#### Your objective:
Find the string "paint" in the entries and copy each line that has it.
****************************************
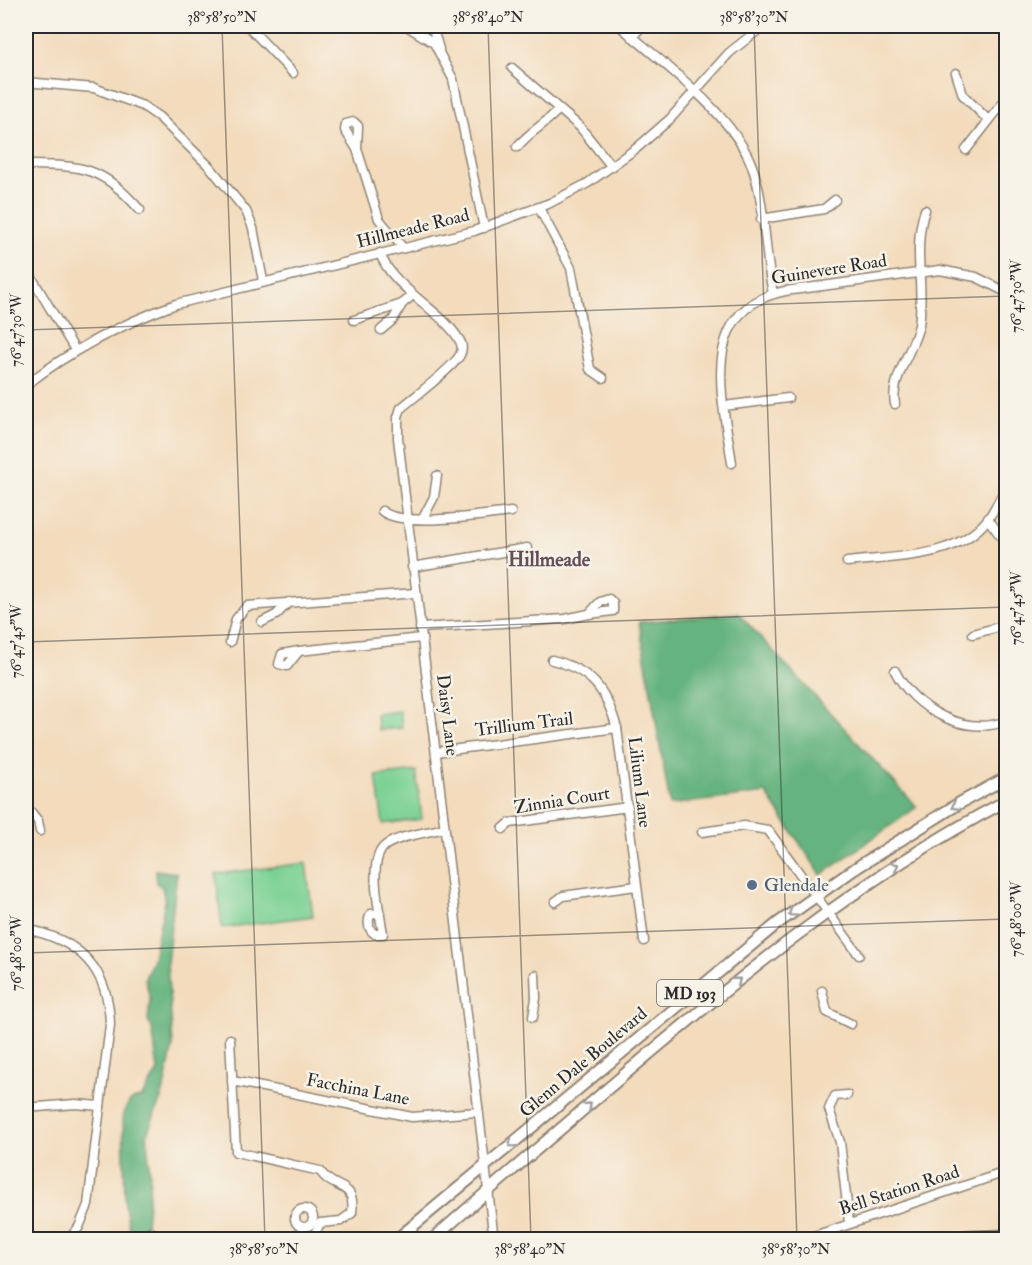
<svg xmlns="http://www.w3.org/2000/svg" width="1032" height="1265" font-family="'IM FELL Double Pica',serif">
<rect width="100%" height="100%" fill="#f7f3e8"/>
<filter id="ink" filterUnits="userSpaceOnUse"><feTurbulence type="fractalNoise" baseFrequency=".0167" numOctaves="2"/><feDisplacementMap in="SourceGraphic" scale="12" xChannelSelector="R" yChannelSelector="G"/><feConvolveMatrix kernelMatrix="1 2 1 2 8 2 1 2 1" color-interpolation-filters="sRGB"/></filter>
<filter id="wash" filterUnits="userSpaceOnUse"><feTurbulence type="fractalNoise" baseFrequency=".008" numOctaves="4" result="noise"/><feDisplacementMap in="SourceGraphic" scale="24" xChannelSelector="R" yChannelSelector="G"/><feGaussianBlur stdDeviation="1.35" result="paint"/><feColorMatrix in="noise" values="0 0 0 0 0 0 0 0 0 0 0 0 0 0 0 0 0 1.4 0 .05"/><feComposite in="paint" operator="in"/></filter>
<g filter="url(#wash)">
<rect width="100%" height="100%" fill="#f3dbbc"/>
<g fill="#7cd194" stroke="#547e60" stroke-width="1.5">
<polygon points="400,711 402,728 378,730 376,714"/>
<polygon points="416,771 422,819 383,824 376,776"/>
<polygon points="306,863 313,916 222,928 216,874"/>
</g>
<g fill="#65b37e" stroke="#486f54" stroke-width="1.5">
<polygon points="738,613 917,807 821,875 766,793 670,805 639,622"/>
<polygon points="155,870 177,873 167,963 173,1046 163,1093 147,1134 150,1178 145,1239 131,1239 125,1206 123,1113 130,1101 142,1097 158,1071 152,1028 148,1021 150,999 145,978 152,962 165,901 162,887 156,883"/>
</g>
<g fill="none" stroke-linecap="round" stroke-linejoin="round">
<polyline stroke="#5dc5da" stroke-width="1.5" points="26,393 28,396"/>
</g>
</g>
<g filter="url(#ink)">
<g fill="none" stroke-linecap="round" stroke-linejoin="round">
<g stroke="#8f8374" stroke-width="11">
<g id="minor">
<polyline points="248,26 293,73"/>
<polyline points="407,26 434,43 453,79 484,228"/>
<polyline points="432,26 439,49"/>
<path d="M 620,26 C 661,62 733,114 752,166 C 766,205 764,252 773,293"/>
<polyline points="632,37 642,26"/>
<polyline points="512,68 580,127 612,167"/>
<polyline points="956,73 963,95 988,120"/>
<polyline points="26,82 94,88 143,106 159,117 210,167 246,211 253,228 263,281"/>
<polygon points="354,122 358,126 357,149 345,130 346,124"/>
<path d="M 517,147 C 529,132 546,124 559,109"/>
<polyline points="357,149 379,219 403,248"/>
<polyline points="966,150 1006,99"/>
<path d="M 26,165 C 82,166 100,165 140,210"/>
<polyline points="539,208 571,268 590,369 603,378"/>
<polyline points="761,219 824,209 835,200"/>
<path d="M 380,253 C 391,287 441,310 458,338 C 462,343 463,349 460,355 C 453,368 414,397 401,408 L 398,417 L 398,438 L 494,1240"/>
<polyline points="26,268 75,350"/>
<polyline points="354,320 402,304 413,295"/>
<polyline points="381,330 393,320 402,304"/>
<path d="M 26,385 C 71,350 121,324 176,304 L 474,231 L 550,203 L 588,183 L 638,147 L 670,119 L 729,53 L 763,26"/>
<path d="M 895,404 C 890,378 914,350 919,325 C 925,286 912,248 925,210"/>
<polyline points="724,406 788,398"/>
<path d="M 732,463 C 723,400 696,309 785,291 L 940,270 L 976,277 L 1006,292"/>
<path d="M 382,511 C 402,528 485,515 511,512"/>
<polyline points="423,518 434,497 437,476"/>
<polyline points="988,519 1006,543"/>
<path d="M 847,562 C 894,556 955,560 987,520 C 995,510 1000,498 1006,488"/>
<polyline points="412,567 527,548"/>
<polygon points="609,599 613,603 613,611 589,614 600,602"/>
<polyline points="262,622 276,615 289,602"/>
<polyline points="420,628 565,619 589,614"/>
<polyline points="973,634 1006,625"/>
<polyline points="230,642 236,619 247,606 416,593"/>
<polyline points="299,651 421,638"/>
<polygon points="299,651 287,666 279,664 282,654"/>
<path d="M 552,660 C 592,670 606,690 617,728 L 644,941"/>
<path d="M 895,671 C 914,709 965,737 1006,721"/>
<polyline points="436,752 617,728"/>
<polyline points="26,806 38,821 40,831"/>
<polyline points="503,829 510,823 628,807"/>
<polyline points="702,832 744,826 768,830 859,955"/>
<polyline points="555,902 563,896 636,886"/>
<path d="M 380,913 L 371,914 C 367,921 368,930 375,934 L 383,934 C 380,912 366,859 386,845 C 401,835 427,833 444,828"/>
<path d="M 26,929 C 79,940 109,968 110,1025 L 88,1205 L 79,1227 L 68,1240"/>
<polyline points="822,991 827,1012 851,1024"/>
<polyline points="533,1017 536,998 535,975"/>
<path d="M 230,1039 L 236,1152 L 320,1171 C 334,1192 356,1180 352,1213 L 341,1221 L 320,1223 L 312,1240"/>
<polyline points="232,1081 412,1117 478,1112"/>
<polyline points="847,1095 835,1096 829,1109 840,1142 849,1223"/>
<polyline points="26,1108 75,1104 100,1106"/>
<circle cx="304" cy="1218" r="9"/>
<polyline points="150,1231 150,1240"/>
<polyline points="802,1240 1006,1172"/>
</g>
</g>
<g stroke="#8f8374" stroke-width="14">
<g id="major">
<polyline points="396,1240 778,923 856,868 958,804 1006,778"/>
<path d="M 432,1240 C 489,1189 547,1141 605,1091 C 733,982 856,880 1006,801"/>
</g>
</g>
<use href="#minor" stroke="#fff" stroke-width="8"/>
<use href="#major" stroke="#fff" stroke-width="10"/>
</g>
<defs><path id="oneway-chevron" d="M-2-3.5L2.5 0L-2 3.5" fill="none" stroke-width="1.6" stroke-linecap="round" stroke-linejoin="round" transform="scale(1.5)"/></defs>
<g stroke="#a0a0a0">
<use href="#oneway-chevron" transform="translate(955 806) rotate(149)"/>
<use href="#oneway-chevron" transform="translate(895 866) rotate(-31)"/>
<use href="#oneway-chevron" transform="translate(792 913) rotate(145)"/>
<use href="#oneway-chevron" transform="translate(737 981) rotate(-39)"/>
<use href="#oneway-chevron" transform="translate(588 1106) rotate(-41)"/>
<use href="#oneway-chevron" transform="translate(512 1144) rotate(140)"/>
</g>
</g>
<path fill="none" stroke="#2b2b2b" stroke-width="1.5" stroke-opacity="0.45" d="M 222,26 L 265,1240M 488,26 L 531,1240M 754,26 L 797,1240M 26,330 L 1006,296M 26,642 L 1006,607M 26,953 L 1006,919M 739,1240 L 1006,1230"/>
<circle fill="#5c6f8a" stroke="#f7f3e8" stroke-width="2" cx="752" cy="885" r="6"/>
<g text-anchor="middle" stroke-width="5" stroke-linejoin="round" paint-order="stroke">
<rect fill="#f7f3e8" stroke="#686764" stroke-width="1.5" x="657" y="980" width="66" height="26" rx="4.5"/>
<g font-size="16" font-weight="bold" fill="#2b2b2b">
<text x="690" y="999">MD 193</text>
</g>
<g font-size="18" fill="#2b2b2b" stroke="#f7f3e8">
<text transform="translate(413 228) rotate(-14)" y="6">Hillmeade Road</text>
<text transform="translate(829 269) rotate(-9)" y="6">Guinevere Road</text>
<text transform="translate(448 715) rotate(83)" y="6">Daisy Lane</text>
<text transform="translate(524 724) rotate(-7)" y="6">Trillium Trail</text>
<text transform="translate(640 782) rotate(83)" y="6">Lilium Lane</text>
<text transform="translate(562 800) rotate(-9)" y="6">Zinnia Court</text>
<text transform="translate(583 1062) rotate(-40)" y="6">Glenn Dale Boulevard</text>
<text transform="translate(358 1089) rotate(11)" y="6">Facchina Lane</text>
<text transform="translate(899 1190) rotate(-18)" y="6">Bell Station Road</text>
</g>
<g font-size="18" fill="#4e5e75" stroke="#f7f3e8" text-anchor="start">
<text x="764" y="891">Glendale</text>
</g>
<g font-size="20" font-weight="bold" fill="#654d5a" stroke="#f7f3e8">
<text x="549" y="566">Hillmeade</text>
</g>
</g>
<rect width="1032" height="1265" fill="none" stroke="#f7f3e8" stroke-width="66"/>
<rect x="33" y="33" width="966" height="1199" fill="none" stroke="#2b2b2b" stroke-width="2"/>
<g font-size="15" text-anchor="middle" fill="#2b2b2b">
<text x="222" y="22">38°58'50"N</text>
<text x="488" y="22">38°58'40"N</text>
<text x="754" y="22">38°58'30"N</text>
<text transform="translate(1016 296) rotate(-90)" y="5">76°47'30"W</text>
<text transform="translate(16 330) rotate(-90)" y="5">76°47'30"W</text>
<text transform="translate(1016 608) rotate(-90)" y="5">76°47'45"W</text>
<text transform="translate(16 641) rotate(-90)" y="5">76°47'45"W</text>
<text transform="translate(1016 919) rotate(-90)" y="5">76°48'00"W</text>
<text transform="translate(16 953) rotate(-90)" y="5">76°48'00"W</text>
<text x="264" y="1254">38°58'50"N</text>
<text x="530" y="1254">38°58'40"N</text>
<text x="796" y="1254">38°58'30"N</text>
</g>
</svg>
****************************************
#### Solution for this exercise:
<filter id="wash" filterUnits="userSpaceOnUse"><feTurbulence type="fractalNoise" baseFrequency=".008" numOctaves="4" result="noise"/><feDisplacementMap in="SourceGraphic" scale="24" xChannelSelector="R" yChannelSelector="G"/><feGaussianBlur stdDeviation="1.35" result="paint"/><feColorMatrix in="noise" values="0 0 0 0 0 0 0 0 0 0 0 0 0 0 0 0 0 1.4 0 .05"/><feComposite in="paint" operator="in"/></filter>
<g text-anchor="middle" stroke-width="5" stroke-linejoin="round" paint-order="stroke">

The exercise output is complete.